Das ist ein sehr wichtiges Thema. Für den Erfolg, auch im Sinne der Zufriedenheit in der Berufswelt, ist mehr als Begabung nötig. Um das eigene Potenzial auch umzusetzen, ist das Üben und Trainieren eine notwendige Voraussetzung. Während Begabungen im Sinne von Potenzialen von Geburt an weitgehend vorgegeben sind, kann man den persönlichen Einsatz beim Üben und Trainieren selbst beeinflussen. Man kann damit Schwächen kompensieren und Stärken zum Durchbruch verhelfen.
Was das soziale Umfeld, also vor allem Schule und Eltern betrifft, gilt es, angelegte Begabungen auch zu erkennen. Von Seiten der Eltern ist eine gewisse Sensibilität erforderlich, um zu sehen, worin ein Kind gut ist, was ihm Spaß macht. Eltern sollten es ihrem Nachwuchs daher ermöglichen, viele verschiedene Dinge auszuprobieren, damit mögliche Begabungen nicht unentdeckt bleiben. Bei den Lehrpersonen sollte dieses Erkennen und auch das Fördern von Begabungen zum professionellen, alltäglichen Handlungswissen gehören.

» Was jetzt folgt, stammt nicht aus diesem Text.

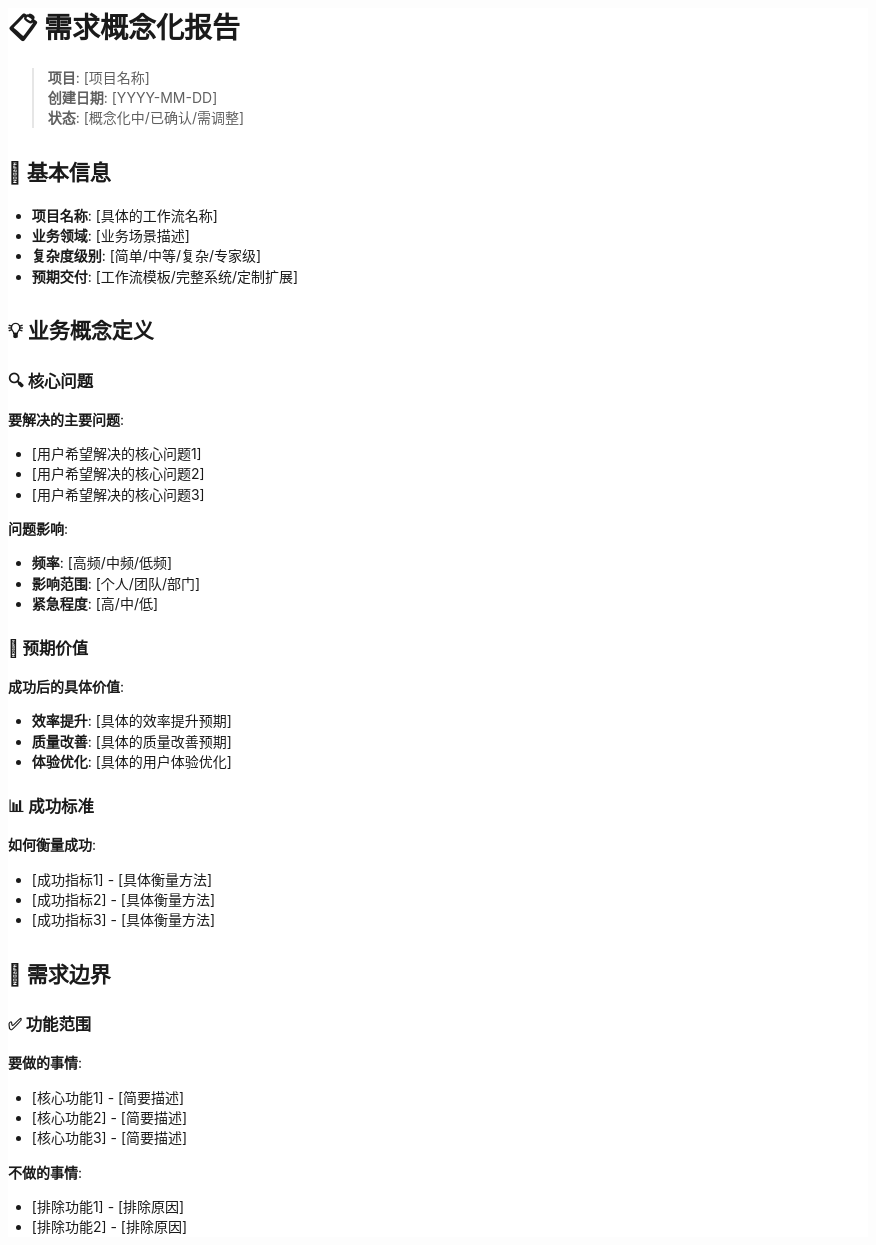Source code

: # 📋 需求概念化报告

> **项目**: [项目名称]  
> **创建日期**: [YYYY-MM-DD]  
> **状态**: [概念化中/已确认/需调整]

## 📑 基本信息

- **项目名称**: [具体的工作流名称]
- **业务领域**: [业务场景描述]
- **复杂度级别**: [简单/中等/复杂/专家级]
- **预期交付**: [工作流模板/完整系统/定制扩展]

## 💡 业务概念定义

### 🔍 核心问题
**要解决的主要问题**:
- [用户希望解决的核心问题1]
- [用户希望解决的核心问题2]
- [用户希望解决的核心问题3]

**问题影响**:
- **频率**: [高频/中频/低频]
- **影响范围**: [个人/团队/部门]
- **紧急程度**: [高/中/低]

### 🎯 预期价值
**成功后的具体价值**:
- **效率提升**: [具体的效率提升预期]
- **质量改善**: [具体的质量改善预期]  
- **体验优化**: [具体的用户体验优化]

### 📊 成功标准
**如何衡量成功**:
- [成功指标1] - [具体衡量方法]
- [成功指标2] - [具体衡量方法]
- [成功指标3] - [具体衡量方法]

## 🔲 需求边界

### ✅ 功能范围
**要做的事情**:
- [核心功能1] - [简要描述]
- [核心功能2] - [简要描述]
- [核心功能3] - [简要描述]

**不做的事情**:
- [排除功能1] - [排除原因]
- [排除功能2] - [排除原因]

Schulunterricht ist auch Begabungsförderung in dem Sinne, dass möglichst alle Potenziale gefördert werden.
Welchen Ratschlag können Sie aus Ihrer Erfahrung heraus den Jugendlichen von heute mit auf den Weg geben?

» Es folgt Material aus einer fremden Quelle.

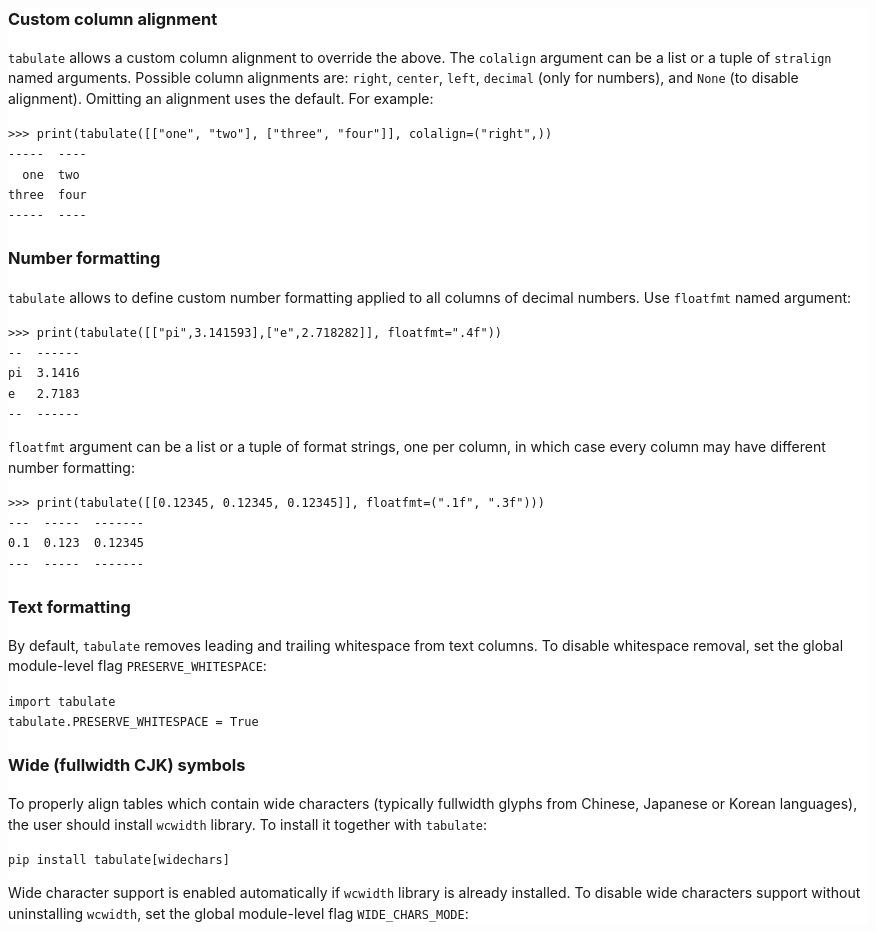 
### Custom column alignment

`tabulate` allows a custom column alignment to override the above. The
`colalign` argument can be a list or a tuple of `stralign` named
arguments. Possible column alignments are: `right`, `center`, `left`,
`decimal` (only for numbers), and `None` (to disable alignment).
Omitting an alignment uses the default. For example:

    >>> print(tabulate([["one", "two"], ["three", "four"]], colalign=("right",))
    -----  ----
      one  two
    three  four
    -----  ----

### Number formatting

`tabulate` allows to define custom number formatting applied to all
columns of decimal numbers. Use `floatfmt` named argument:

    >>> print(tabulate([["pi",3.141593],["e",2.718282]], floatfmt=".4f"))
    --  ------
    pi  3.1416
    e   2.7183
    --  ------

`floatfmt` argument can be a list or a tuple of format strings, one per
column, in which case every column may have different number formatting:

    >>> print(tabulate([[0.12345, 0.12345, 0.12345]], floatfmt=(".1f", ".3f")))
    ---  -----  -------
    0.1  0.123  0.12345
    ---  -----  -------

### Text formatting

By default, `tabulate` removes leading and trailing whitespace from text
columns. To disable whitespace removal, set the global module-level flag
`PRESERVE_WHITESPACE`:

    import tabulate
    tabulate.PRESERVE_WHITESPACE = True

### Wide (fullwidth CJK) symbols

To properly align tables which contain wide characters (typically
fullwidth glyphs from Chinese, Japanese or Korean languages), the user
should install `wcwidth` library. To install it together with
`tabulate`:

    pip install tabulate[widechars]

Wide character support is enabled automatically if `wcwidth` library is
already installed. To disable wide characters support without
uninstalling `wcwidth`, set the global module-level flag
`WIDE_CHARS_MODE`:
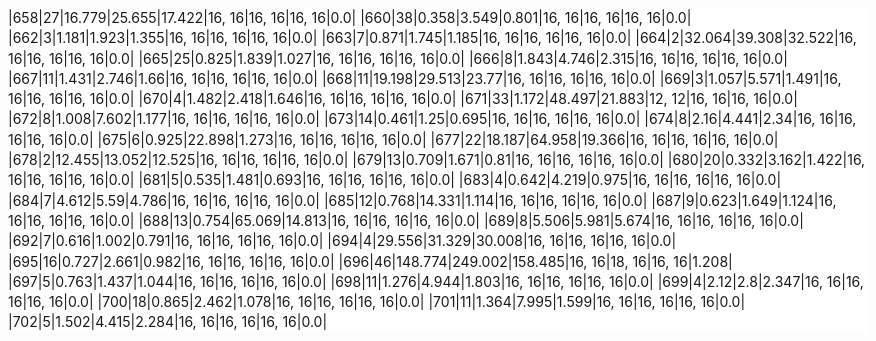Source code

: |658|27|16.779|25.655|17.422|16, 16|16, 16|16, 16|0.0|
|660|38|0.358|3.549|0.801|16, 16|16, 16|16, 16|0.0|
|662|3|1.181|1.923|1.355|16, 16|16, 16|16, 16|0.0|
|663|7|0.871|1.745|1.185|16, 16|16, 16|16, 16|0.0|
|664|2|32.064|39.308|32.522|16, 16|16, 16|16, 16|0.0|
|665|25|0.825|1.839|1.027|16, 16|16, 16|16, 16|0.0|
|666|8|1.843|4.746|2.315|16, 16|16, 16|16, 16|0.0|
|667|11|1.431|2.746|1.66|16, 16|16, 16|16, 16|0.0|
|668|11|19.198|29.513|23.77|16, 16|16, 16|16, 16|0.0|
|669|3|1.057|5.571|1.491|16, 16|16, 16|16, 16|0.0|
|670|4|1.482|2.418|1.646|16, 16|16, 16|16, 16|0.0|
|671|33|1.172|48.497|21.883|12, 12|16, 16|16, 16|0.0|
|672|8|1.008|7.602|1.177|16, 16|16, 16|16, 16|0.0|
|673|14|0.461|1.25|0.695|16, 16|16, 16|16, 16|0.0|
|674|8|2.16|4.441|2.34|16, 16|16, 16|16, 16|0.0|
|675|6|0.925|22.898|1.273|16, 16|16, 16|16, 16|0.0|
|677|22|18.187|64.958|19.366|16, 16|16, 16|16, 16|0.0|
|678|2|12.455|13.052|12.525|16, 16|16, 16|16, 16|0.0|
|679|13|0.709|1.671|0.81|16, 16|16, 16|16, 16|0.0|
|680|20|0.332|3.162|1.422|16, 16|16, 16|16, 16|0.0|
|681|5|0.535|1.481|0.693|16, 16|16, 16|16, 16|0.0|
|683|4|0.642|4.219|0.975|16, 16|16, 16|16, 16|0.0|
|684|7|4.612|5.59|4.786|16, 16|16, 16|16, 16|0.0|
|685|12|0.768|14.331|1.114|16, 16|16, 16|16, 16|0.0|
|687|9|0.623|1.649|1.124|16, 16|16, 16|16, 16|0.0|
|688|13|0.754|65.069|14.813|16, 16|16, 16|16, 16|0.0|
|689|8|5.506|5.981|5.674|16, 16|16, 16|16, 16|0.0|
|692|7|0.616|1.002|0.791|16, 16|16, 16|16, 16|0.0|
|694|4|29.556|31.329|30.008|16, 16|16, 16|16, 16|0.0|
|695|16|0.727|2.661|0.982|16, 16|16, 16|16, 16|0.0|
|696|46|148.774|249.002|158.485|16, 16|18, 16|16, 16|1.208|
|697|5|0.763|1.437|1.044|16, 16|16, 16|16, 16|0.0|
|698|11|1.276|4.944|1.803|16, 16|16, 16|16, 16|0.0|
|699|4|2.12|2.8|2.347|16, 16|16, 16|16, 16|0.0|
|700|18|0.865|2.462|1.078|16, 16|16, 16|16, 16|0.0|
|701|11|1.364|7.995|1.599|16, 16|16, 16|16, 16|0.0|
|702|5|1.502|4.415|2.284|16, 16|16, 16|16, 16|0.0|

Wir leben in einer Zeit, in der sich die Berufe und Anforderungen immer wieder ändern und neue Berufe entstehen. Deswegen macht es umso mehr Sinn, verschiedene Bereiche auszuprobieren. Auf diesem Weg wird man mehr über seine Begabungen erfahren und vielleicht erkennen, wo und wie man sein eigenes Begabungsprofil erfolgreich einsetzen kann. Zusätzlich sollten Jugendliche in das, was sie gerne tun möchten, auch Arbeit investieren. Hier gehören Fehler und Misserfolge dazu. Allerdings ist es besser, einen Misserfolg zu riskieren als die Chance zu vergeben, den Beruf zu finden, in dem man erfolgreich und glücklich ist.

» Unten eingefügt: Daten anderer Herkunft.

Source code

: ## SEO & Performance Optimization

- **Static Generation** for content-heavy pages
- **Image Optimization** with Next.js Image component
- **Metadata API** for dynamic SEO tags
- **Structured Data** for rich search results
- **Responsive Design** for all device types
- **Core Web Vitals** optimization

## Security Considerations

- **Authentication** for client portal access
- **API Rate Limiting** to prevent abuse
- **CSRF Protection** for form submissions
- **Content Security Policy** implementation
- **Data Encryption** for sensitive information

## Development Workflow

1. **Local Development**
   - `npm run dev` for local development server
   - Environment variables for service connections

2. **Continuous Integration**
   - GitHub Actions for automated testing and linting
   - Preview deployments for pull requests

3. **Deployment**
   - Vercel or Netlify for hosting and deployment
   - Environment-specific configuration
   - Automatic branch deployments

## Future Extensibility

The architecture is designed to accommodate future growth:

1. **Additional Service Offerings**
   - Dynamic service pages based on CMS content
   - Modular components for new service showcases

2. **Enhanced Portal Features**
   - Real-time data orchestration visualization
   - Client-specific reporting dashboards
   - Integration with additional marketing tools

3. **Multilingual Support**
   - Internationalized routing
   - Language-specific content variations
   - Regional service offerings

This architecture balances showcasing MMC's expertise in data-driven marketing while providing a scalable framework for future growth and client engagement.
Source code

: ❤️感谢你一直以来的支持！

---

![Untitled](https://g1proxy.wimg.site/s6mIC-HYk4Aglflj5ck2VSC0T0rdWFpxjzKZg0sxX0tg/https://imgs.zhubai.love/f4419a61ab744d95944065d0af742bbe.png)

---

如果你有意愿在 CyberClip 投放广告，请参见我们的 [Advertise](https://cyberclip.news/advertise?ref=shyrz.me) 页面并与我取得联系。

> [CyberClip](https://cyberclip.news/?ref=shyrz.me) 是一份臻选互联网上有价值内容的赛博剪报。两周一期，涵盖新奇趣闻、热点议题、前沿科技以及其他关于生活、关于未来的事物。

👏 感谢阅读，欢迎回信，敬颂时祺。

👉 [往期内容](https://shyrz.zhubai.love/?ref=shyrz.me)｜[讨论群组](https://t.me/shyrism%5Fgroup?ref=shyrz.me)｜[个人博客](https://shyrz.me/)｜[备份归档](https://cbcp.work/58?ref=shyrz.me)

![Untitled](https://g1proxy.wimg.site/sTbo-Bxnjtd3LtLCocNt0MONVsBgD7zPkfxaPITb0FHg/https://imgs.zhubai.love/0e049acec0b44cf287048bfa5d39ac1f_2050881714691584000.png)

Roland H. Grabner ist Professor für Begabungsforschung und Leiter des Arbeitsbereichs Educational Neuroscience am Institut für Psychologie der Universität Graz. Neben seiner Forschung zu den neurokognitiven Grundlagen von Begabungsunterschieden und Lernprozessen mit dem Schwerpunkt Mathematik ist er in der Aus-, Fort- und Weiterbildung von Lehrpersonen im deutschsprachigen Raum engagiert.